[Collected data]
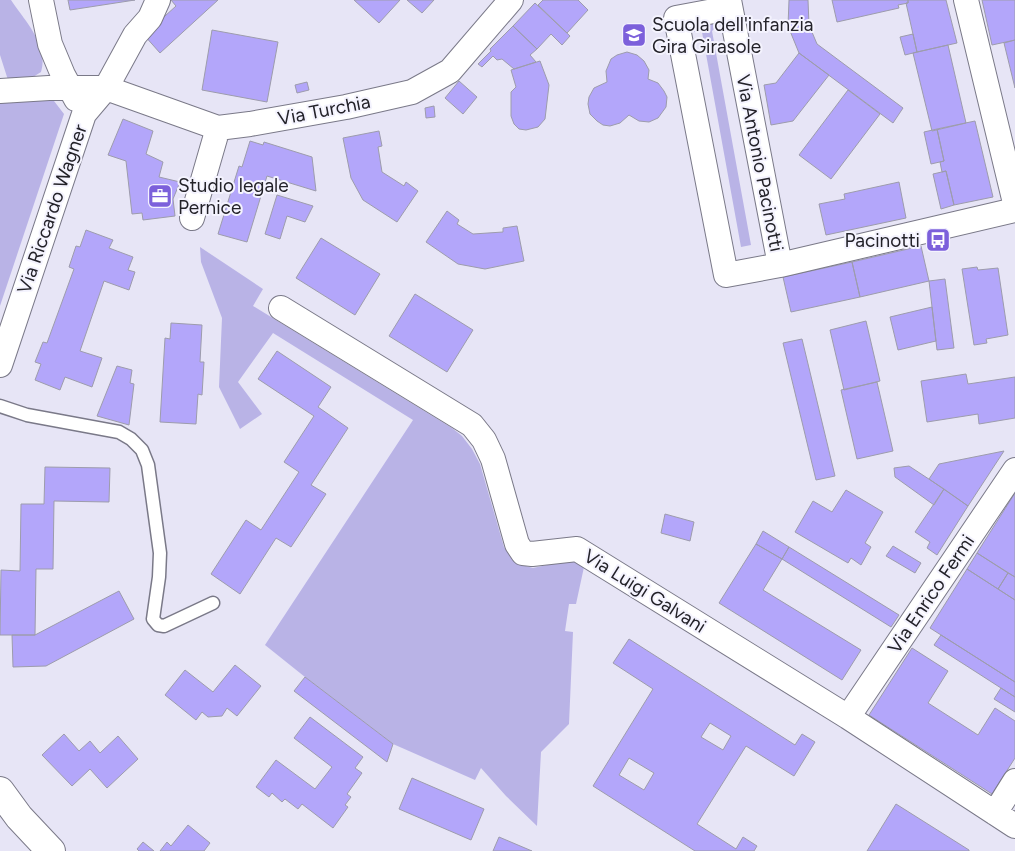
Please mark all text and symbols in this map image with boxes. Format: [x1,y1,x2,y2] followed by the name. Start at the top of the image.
[652,13,813,58] place label: Scuola dell'infanzia Gira Girasole
[621,22,647,48] school or university icon: Scuola dell'infanzia Gira Girasole
[732,73,788,253] street label: Via Antonio Pacinotti
[276,90,372,130] street label: Via Turchia
[12,121,92,297] street label: Via Riccardo Wagner
[178,174,289,219] place label: Studio legale Pernice
[147,183,173,209] office icon: Studio legale Pernice
[925,227,951,253] bus stop icon: Pacinotti
[844,229,920,252] place label: Pacinotti
[883,530,979,658] street label: Via Enrico Fermi
[580,544,710,638] street label: Via Luigi Galvani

> [Problem description]:
Each line above is to be copied exactly, and the pictures are to be dropped.

> [Finished exercise]:
Please mark all text and symbols in this map image with boxes. Format: [x1,y1,x2,y2] followed by the name. Start at the top of the image.
[652,13,813,58] place label: Scuola dell'infanzia Gira Girasole
[621,22,647,48] school or university icon: Scuola dell'infanzia Gira Girasole
[732,73,788,253] street label: Via Antonio Pacinotti
[276,90,372,130] street label: Via Turchia
[12,121,92,297] street label: Via Riccardo Wagner
[178,174,289,219] place label: Studio legale Pernice
[147,183,173,209] office icon: Studio legale Pernice
[925,227,951,253] bus stop icon: Pacinotti
[844,229,920,252] place label: Pacinotti
[883,530,979,658] street label: Via Enrico Fermi
[580,544,710,638] street label: Via Luigi Galvani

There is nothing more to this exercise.